» **INFORMATION PROVIDED**:
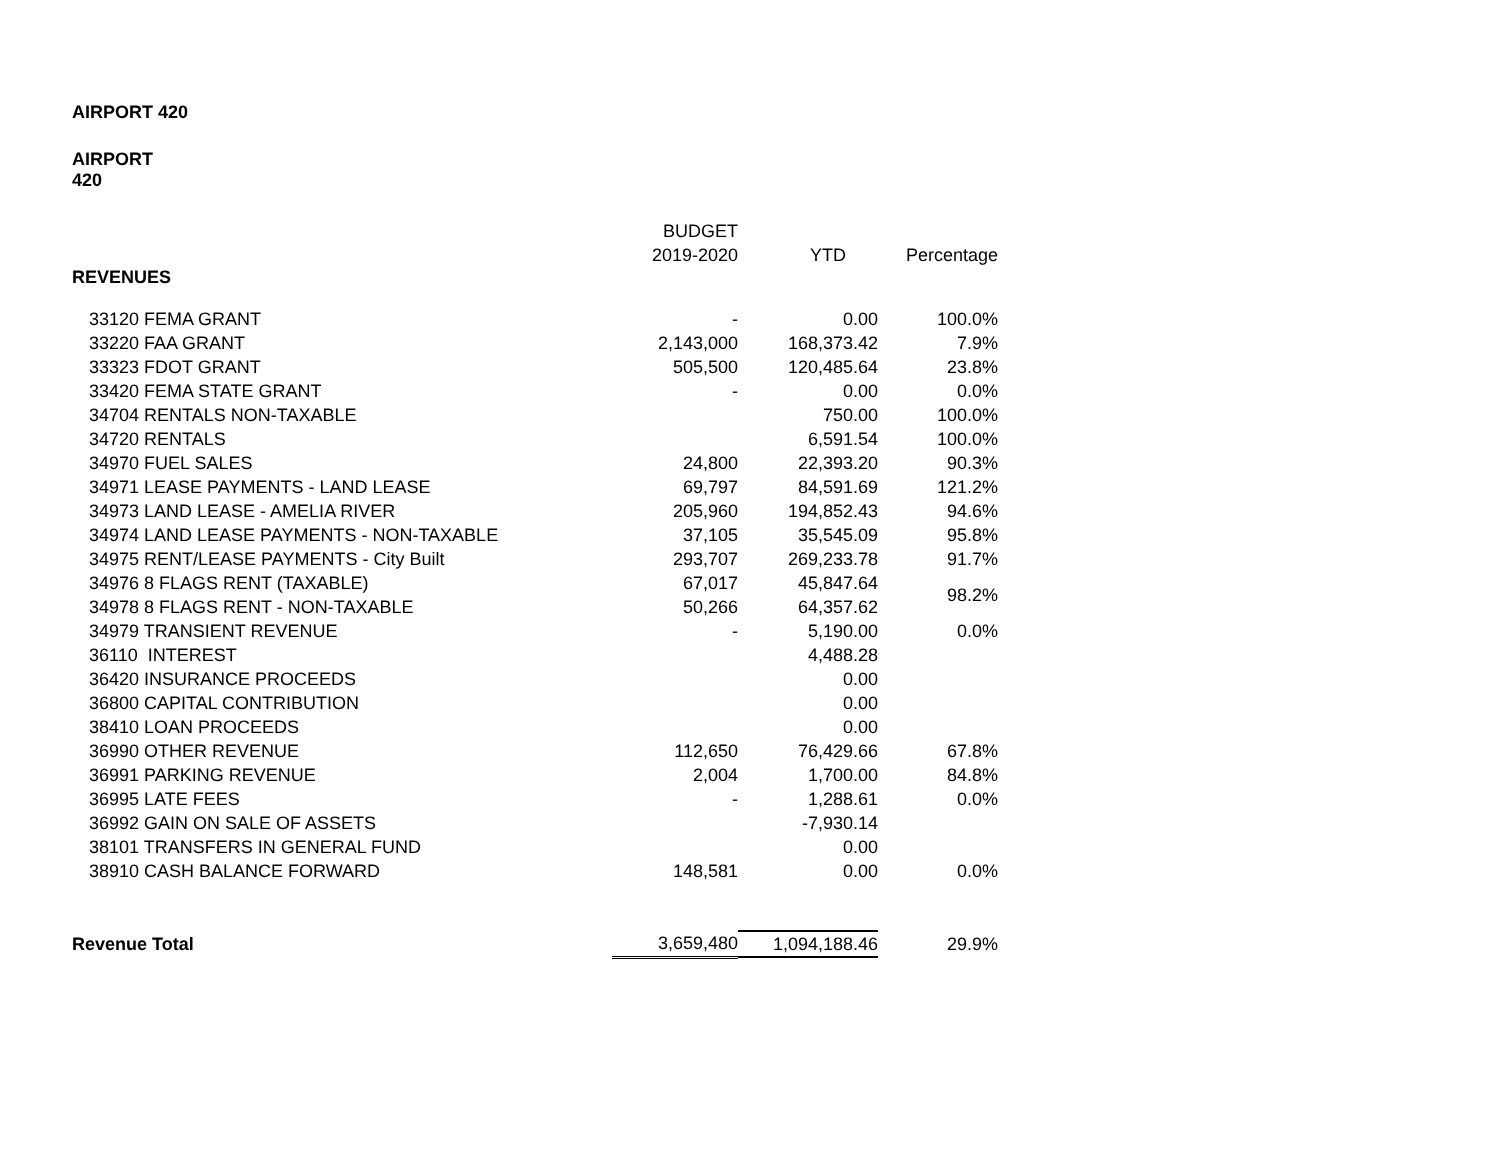AIRPORT 420
AIRPORT
420
| | BUDGET | | |
| --- | --- | --- | --- |
| | 2019-2020 | YTD | Percentage |
| REVENUES | | | |
| 33120 FEMA GRANT | - | 0.00 | 100.0% |
| 33220 FAA GRANT | 2,143,000 | 168,373.42 | 7.9% |
| 33323 FDOT GRANT | 505,500 | 120,485.64 | 23.8% |
| 33420 FEMA STATE GRANT | - | 0.00 | 0.0% |
| 34704 RENTALS NON-TAXABLE | | 750.00 | 100.0% |
| 34720 RENTALS | | 6,591.54 | 100.0% |
| 34970 FUEL SALES | 24,800 | 22,393.20 | 90.3% |
| 34971 LEASE PAYMENTS - LAND LEASE | 69,797 | 84,591.69 | 121.2% |
| 34973 LAND LEASE - AMELIA RIVER | 205,960 | 194,852.43 | 94.6% |
| 34974 LAND LEASE PAYMENTS - NON-TAXABLE | 37,105 | 35,545.09 | 95.8% |
| 34975 RENT/LEASE PAYMENTS - City Built | 293,707 | 269,233.78 | 91.7% |
| 34976 8 FLAGS RENT (TAXABLE) | 67,017 | 45,847.64 | 98.2% |
| 34978 8 FLAGS RENT - NON-TAXABLE | 50,266 | 64,357.62 | |
| 34979 TRANSIENT REVENUE | - | 5,190.00 | 0.0% |
| 36110 INTEREST | | 4,488.28 | |
| 36420 INSURANCE PROCEEDS | | 0.00 | |
| 36800 CAPITAL CONTRIBUTION | | 0.00 | |
| 38410 LOAN PROCEEDS | | 0.00 | |
| 36990 OTHER REVENUE | 112,650 | 76,429.66 | 67.8% |
| 36991 PARKING REVENUE | 2,004 | 1,700.00 | 84.8% |
| 36995 LATE FEES | - | 1,288.61 | 0.0% |
| 36992 GAIN ON SALE OF ASSETS | | -7,930.14 | |
| 38101 TRANSFERS IN GENERAL FUND | | 0.00 | |
| 38910 CASH BALANCE FORWARD | 148,581 | 0.00 | 0.0% |
| Revenue Total | 3,659,480 | 1,094,188.46 | 29.9% |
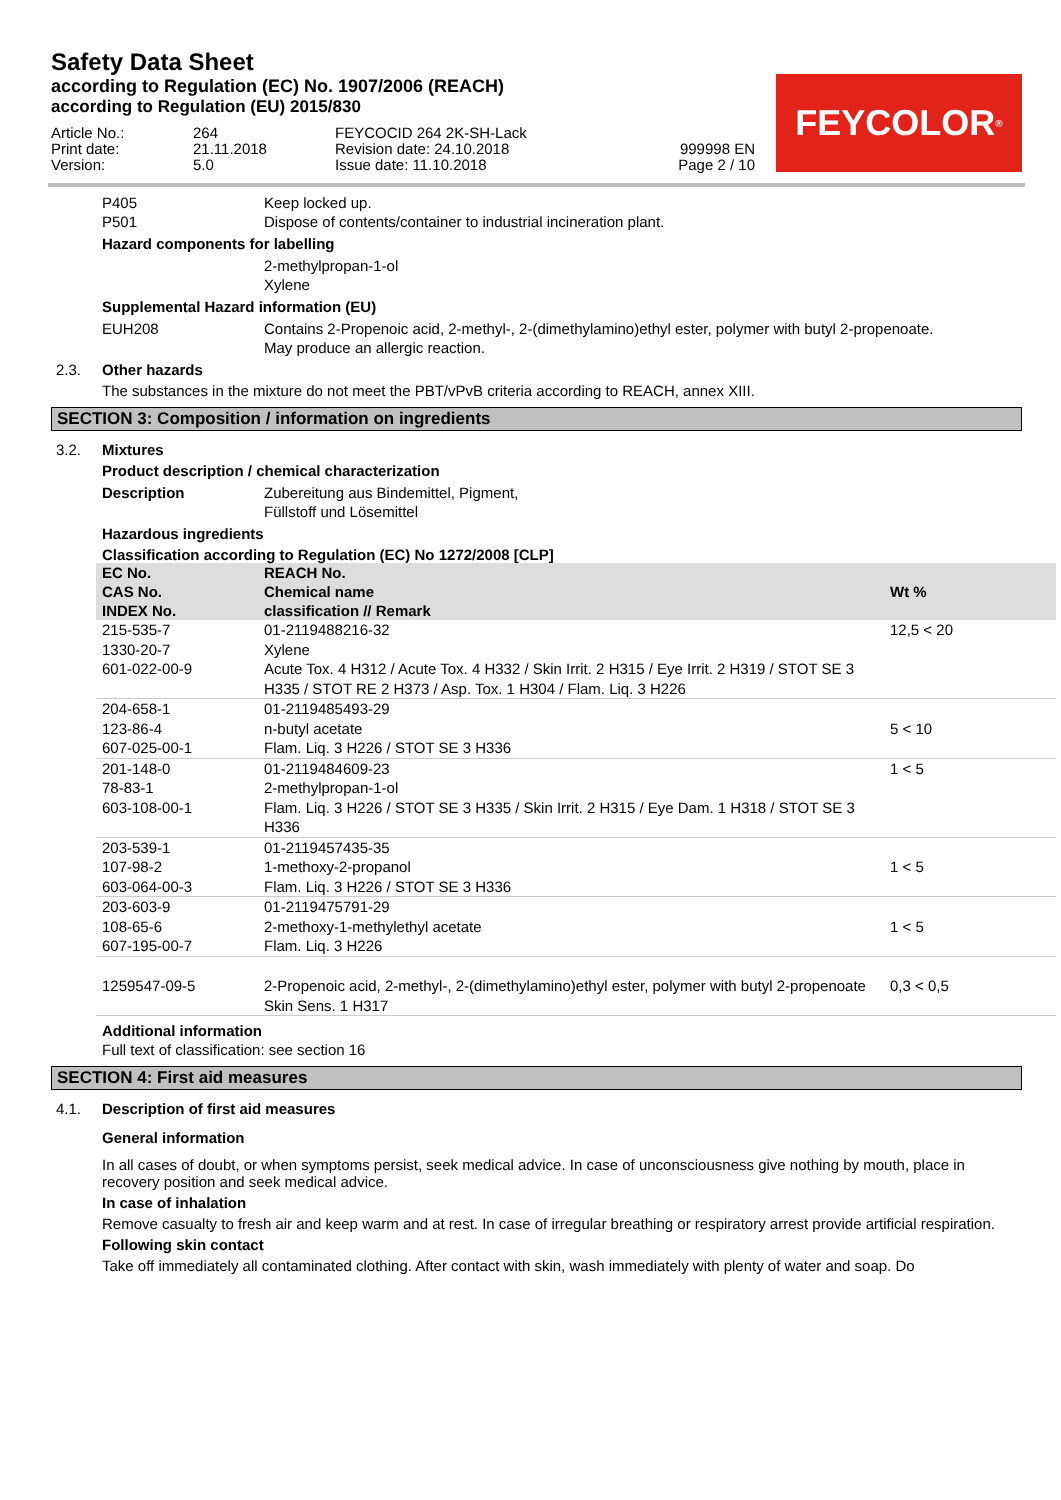Safety Data Sheet
according to Regulation (EC) No. 1907/2006 (REACH)
according to Regulation (EU) 2015/830
Article No.:
Print date:
Version:
264
21.11.2018
5.0
FEYCOCID 264 2K-SH-Lack
Revision date: 24.10.2018
Issue date: 11.10.2018
999998 EN
Page 2 / 10
FEYCOLOR<sup>®</sup>
P405 Keep locked up.
P501 Dispose of contents/container to industrial incineration plant.
Hazard components for labelling
2-methylpropan-1-ol
Xylene
Supplemental Hazard information (EU)
EUH208 Contains 2-Propenoic acid, 2-methyl-, 2-(dimethylamino)ethyl ester, polymer with butyl 2-propenoate.
May produce an allergic reaction.
2.3. Other hazards
The substances in the mixture do not meet the PBT/vPvB criteria according to REACH, annex XIII.
SECTION 3: Composition / information on ingredients
3.2. Mixtures
Product description / chemical characterization
Description Zubereitung aus Bindemittel, Pigment,
Füllstoff und Lösemittel
Hazardous ingredients
Classification according to Regulation (EC) No 1272/2008 [CLP]
| EC No. CAS No. INDEX No. | REACH No. Chemical name classification // Remark | Wt % |
| --- | --- | --- |
| 215-535-7 1330-20-7 601-022-00-9 | 01-2119488216-32 Xylene Acute Tox. 4 H312 / Acute Tox. 4 H332 / Skin Irrit. 2 H315 / Eye Irrit. 2 H319 / STOT SE 3 H335 / STOT RE 2 H373 / Asp. Tox. 1 H304 / Flam. Liq. 3 H226 | 12,5 < 20 |
| 204-658-1 123-86-4 607-025-00-1 | 01-2119485493-29 n-butyl acetate Flam. Liq. 3 H226 / STOT SE 3 H336 | 5 < 10 |
| 201-148-0 78-83-1 603-108-00-1 | 01-2119484609-23 2-methylpropan-1-ol Flam. Liq. 3 H226 / STOT SE 3 H335 / Skin Irrit. 2 H315 / Eye Dam. 1 H318 / STOT SE 3 H336 | 1 < 5 |
| 203-539-1 107-98-2 603-064-00-3 | 01-2119457435-35 1-methoxy-2-propanol Flam. Liq. 3 H226 / STOT SE 3 H336 | 1 < 5 |
| 203-603-9 108-65-6 607-195-00-7 | 01-2119475791-29 2-methoxy-1-methylethyl acetate Flam. Liq. 3 H226 | 1 < 5 |
| 1259547-09-5 | 2-Propenoic acid, 2-methyl-, 2-(dimethylamino)ethyl ester, polymer with butyl 2-propenoate Skin Sens. 1 H317 | 0,3 < 0,5 |
Additional information
Full text of classification: see section 16
SECTION 4: First aid measures
4.1. Description of first aid measures
General information
In all cases of doubt, or when symptoms persist, seek medical advice. In case of unconsciousness give nothing by mouth, place in recovery position and seek medical advice.
In case of inhalation
Remove casualty to fresh air and keep warm and at rest. In case of irregular breathing or respiratory arrest provide artificial respiration.
Following skin contact
Take off immediately all contaminated clothing. After contact with skin, wash immediately with plenty of water and soap. Do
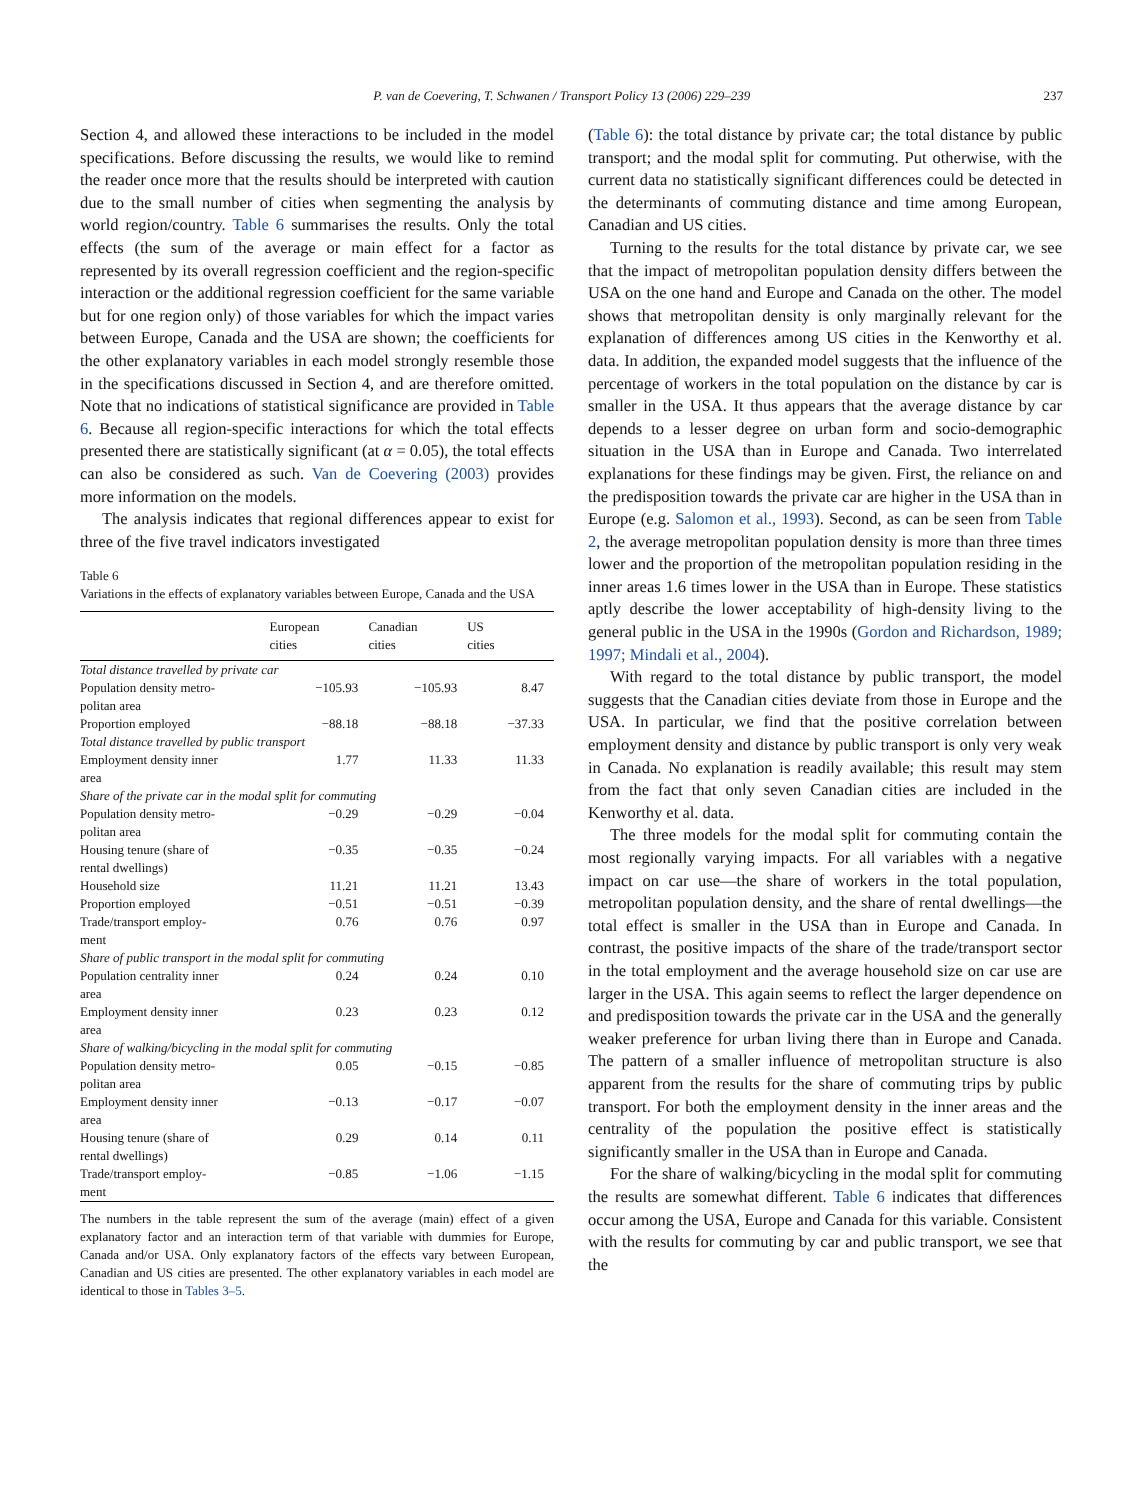P. van de Coevering, T. Schwanen / Transport Policy 13 (2006) 229–239 237
Section 4, and allowed these interactions to be included in the model specifications. Before discussing the results, we would like to remind the reader once more that the results should be interpreted with caution due to the small number of cities when segmenting the analysis by world region/country. Table 6 summarises the results. Only the total effects (the sum of the average or main effect for a factor as represented by its overall regression coefficient and the region-specific interaction or the additional regression coefficient for the same variable but for one region only) of those variables for which the impact varies between Europe, Canada and the USA are shown; the coefficients for the other explanatory variables in each model strongly resemble those in the specifications discussed in Section 4, and are therefore omitted. Note that no indications of statistical significance are provided in Table 6. Because all region-specific interactions for which the total effects presented there are statistically significant (at α = 0.05), the total effects can also be considered as such. Van de Coevering (2003) provides more information on the models.
The analysis indicates that regional differences appear to exist for three of the five travel indicators investigated
Table 6
Variations in the effects of explanatory variables between Europe, Canada and the USA
| | European cities | Canadian cities | US cities |
| --- | --- | --- | --- |
| Total distance travelled by private car | | | |
| Population density metro- politan area | −105.93 | −105.93 | 8.47 |
| Proportion employed | −88.18 | −88.18 | −37.33 |
| Total distance travelled by public transport | | | |
| Employment density inner area | 1.77 | 11.33 | 11.33 |
| Share of the private car in the modal split for commuting | | | |
| Population density metro- politan area | −0.29 | −0.29 | −0.04 |
| Housing tenure (share of rental dwellings) | −0.35 | −0.35 | −0.24 |
| Household size | 11.21 | 11.21 | 13.43 |
| Proportion employed | −0.51 | −0.51 | −0.39 |
| Trade/transport employ- ment | 0.76 | 0.76 | 0.97 |
| Share of public transport in the modal split for commuting | | | |
| Population centrality inner area | 0.24 | 0.24 | 0.10 |
| Employment density inner area | 0.23 | 0.23 | 0.12 |
| Share of walking/bicycling in the modal split for commuting | | | |
| Population density metro- politan area | 0.05 | −0.15 | −0.85 |
| Employment density inner area | −0.13 | −0.17 | −0.07 |
| Housing tenure (share of rental dwellings) | 0.29 | 0.14 | 0.11 |
| Trade/transport employ- ment | −0.85 | −1.06 | −1.15 |
The numbers in the table represent the sum of the average (main) effect of a given explanatory factor and an interaction term of that variable with dummies for Europe, Canada and/or USA. Only explanatory factors of the effects vary between European, Canadian and US cities are presented. The other explanatory variables in each model are identical to those in Tables 3–5.
(Table 6): the total distance by private car; the total distance by public transport; and the modal split for commuting. Put otherwise, with the current data no statistically significant differences could be detected in the determinants of commuting distance and time among European, Canadian and US cities.
Turning to the results for the total distance by private car, we see that the impact of metropolitan population density differs between the USA on the one hand and Europe and Canada on the other. The model shows that metropolitan density is only marginally relevant for the explanation of differences among US cities in the Kenworthy et al. data. In addition, the expanded model suggests that the influence of the percentage of workers in the total population on the distance by car is smaller in the USA. It thus appears that the average distance by car depends to a lesser degree on urban form and socio-demographic situation in the USA than in Europe and Canada. Two interrelated explanations for these findings may be given. First, the reliance on and the predisposition towards the private car are higher in the USA than in Europe (e.g. Salomon et al., 1993). Second, as can be seen from Table 2, the average metropolitan population density is more than three times lower and the proportion of the metropolitan population residing in the inner areas 1.6 times lower in the USA than in Europe. These statistics aptly describe the lower acceptability of high-density living to the general public in the USA in the 1990s (Gordon and Richardson, 1989; 1997; Mindali et al., 2004).
With regard to the total distance by public transport, the model suggests that the Canadian cities deviate from those in Europe and the USA. In particular, we find that the positive correlation between employment density and distance by public transport is only very weak in Canada. No explanation is readily available; this result may stem from the fact that only seven Canadian cities are included in the Kenworthy et al. data.
The three models for the modal split for commuting contain the most regionally varying impacts. For all variables with a negative impact on car use—the share of workers in the total population, metropolitan population density, and the share of rental dwellings—the total effect is smaller in the USA than in Europe and Canada. In contrast, the positive impacts of the share of the trade/transport sector in the total employment and the average household size on car use are larger in the USA. This again seems to reflect the larger dependence on and predisposition towards the private car in the USA and the generally weaker preference for urban living there than in Europe and Canada. The pattern of a smaller influence of metropolitan structure is also apparent from the results for the share of commuting trips by public transport. For both the employment density in the inner areas and the centrality of the population the positive effect is statistically significantly smaller in the USA than in Europe and Canada.
For the share of walking/bicycling in the modal split for commuting the results are somewhat different. Table 6 indicates that differences occur among the USA, Europe and Canada for this variable. Consistent with the results for commuting by car and public transport, we see that the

» **WHAT IS NEEDED**: Wherever a line holds the word "Xylene", copy that line out of the entries above.

» **FINISHED EXERCISE**:
Xylene
| 215-535-7 1330-20-7 601-022-00-9 | 01-2119488216-32 Xylene Acute Tox. 4 H312 / Acute Tox. 4 H332 / Skin Irrit. 2 H315 / Eye Irrit. 2 H319 / STOT SE 3 H335 / STOT RE 2 H373 / Asp. Tox. 1 H304 / Flam. Liq. 3 H226 | 12,5 < 20 |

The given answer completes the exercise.